Here's another one! I think it's some sort of abbreviation, but it doesn't appear to be in any abbreviation dictionaries, such as zkratky dot cz:

'Ústavní soud rozhodl ve věci ústavní stížnosti stěžovatelky Bc. A. D., proti usnesení Krajského soudu v Ostravě – pobočky v Olomouci ze dne 31. 8. 2010, č. j. 70 *Co *405/2010-979, t a k t o: '

I've been all over the internet but can't figure out what it could possibly stand for. Can anybody help?

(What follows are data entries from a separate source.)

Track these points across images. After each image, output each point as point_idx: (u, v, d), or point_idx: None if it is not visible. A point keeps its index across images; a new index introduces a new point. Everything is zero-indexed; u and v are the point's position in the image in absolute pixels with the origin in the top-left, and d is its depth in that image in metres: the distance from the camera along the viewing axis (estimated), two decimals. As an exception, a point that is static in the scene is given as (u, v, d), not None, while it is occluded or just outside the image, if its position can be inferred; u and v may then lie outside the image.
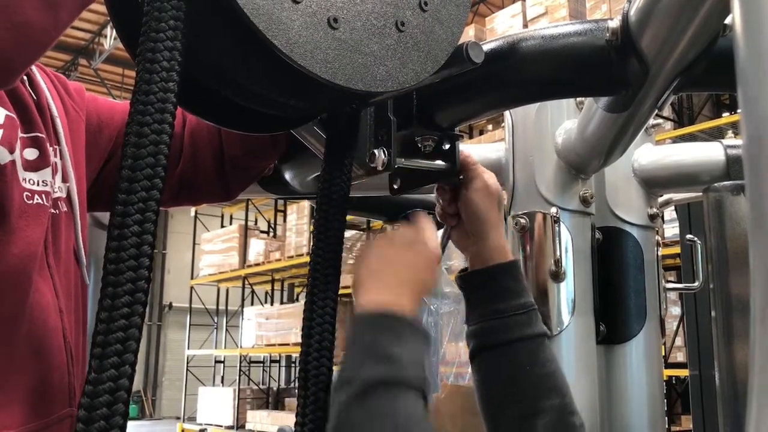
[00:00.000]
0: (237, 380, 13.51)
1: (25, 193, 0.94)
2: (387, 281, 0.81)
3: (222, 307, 14.87)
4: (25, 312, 0.92)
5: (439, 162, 0.98)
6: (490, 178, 1.00)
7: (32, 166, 0.97)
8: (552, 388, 0.91)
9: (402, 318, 0.77)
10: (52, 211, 0.98)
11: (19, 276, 0.91)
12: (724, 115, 8.97)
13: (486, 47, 0.88)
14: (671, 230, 6.16)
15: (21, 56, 0.75)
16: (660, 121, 7.80)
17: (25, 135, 0.97)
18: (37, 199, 0.96)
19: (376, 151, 0.90)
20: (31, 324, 0.92)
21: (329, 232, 0.85)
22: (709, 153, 1.25)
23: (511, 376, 0.92)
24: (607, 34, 0.83)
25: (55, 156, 1.02)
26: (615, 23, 0.83)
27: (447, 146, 0.98)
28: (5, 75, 0.76)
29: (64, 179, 1.03)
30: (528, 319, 0.94)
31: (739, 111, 0.33)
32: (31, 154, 0.97)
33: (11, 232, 0.91)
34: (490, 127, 9.89)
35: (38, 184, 0.97)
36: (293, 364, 14.87)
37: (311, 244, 0.85)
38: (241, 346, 13.35)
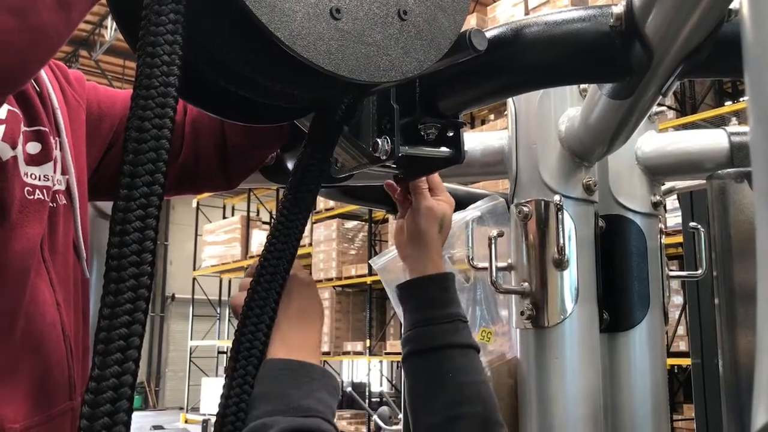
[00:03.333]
0: (240, 370, 13.55)
1: (27, 188, 0.94)
2: (306, 340, 0.85)
3: (225, 297, 14.91)
4: (23, 307, 0.91)
5: (444, 149, 0.98)
6: (437, 201, 1.09)
7: (35, 161, 0.96)
8: (475, 397, 0.96)
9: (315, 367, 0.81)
10: (51, 204, 0.98)
11: (19, 272, 0.91)
12: (726, 103, 8.94)
13: (489, 34, 0.87)
14: (673, 220, 6.15)
15: (36, 57, 0.74)
16: (663, 108, 7.78)
17: (28, 129, 0.97)
18: (38, 194, 0.95)
19: (379, 140, 0.90)
20: (29, 319, 0.92)
21: (294, 214, 0.84)
22: (713, 140, 1.25)
23: (435, 382, 0.98)
24: (611, 20, 0.83)
25: (56, 148, 1.01)
26: (619, 9, 0.82)
27: (451, 133, 0.98)
28: (20, 76, 0.76)
29: (64, 171, 1.02)
30: (454, 328, 1.00)
31: (745, 98, 0.33)
32: (33, 148, 0.97)
33: (12, 228, 0.90)
34: (492, 116, 9.87)
35: (40, 179, 0.96)
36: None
37: (275, 219, 0.85)
38: (244, 337, 13.38)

Thanks very much in advance!

Best wishes, Slavicist


----------



## slavic_one

Is it not a part of the number (číslo jednací)?


----------



## kirmakX6on

slavicist89 said:


> Here's another one! I think it's some sort of abbreviation, but it doesn't appear to be in any abbreviation dictionaries, such as zkratky dot cz:
> 
> 'Ústavní soud rozhodl ve věci ústavní stížnosti stěžovatelky Bc. A. D., proti usnesení Krajského soudu v Ostravě – pobočky v Olomouci ze dne 31. 8. 2010, č. j. 70 *Co *405/2010-979, t a k t o: '
> 
> I've been all over the internet but can't figure out what it could possibly stand for. Can anybody help?
> 
> Thanks very much in advance!
> 
> Best wishes, Slavicist


http://cs.wikipedia.org/wiki/Spisová_značka

(Co = občanskoprávní věci druhostupňové)


----------



## bibax

It denotes "soudní rejstřík".

C – sporné občanskoprávní věci (bez dalšího písmene značí řízení v I. stupni)
  Co – odvolací řízení v občanskoprávních věcech (sporných i nesporných) 
  Cdo – dovolání v občanskoprávních věcech

For all abbreviations see http://iuridictum.pecina.cz/w/Soudní_rejstřík.


----------



## slavicist89

Oh my goodness, thank you! That's very helpful - and to think that the information was on Wikipedia all that time! And thank you Bibax for the link to a reliable legal source - that's really useful. I will bookmark that link!


----------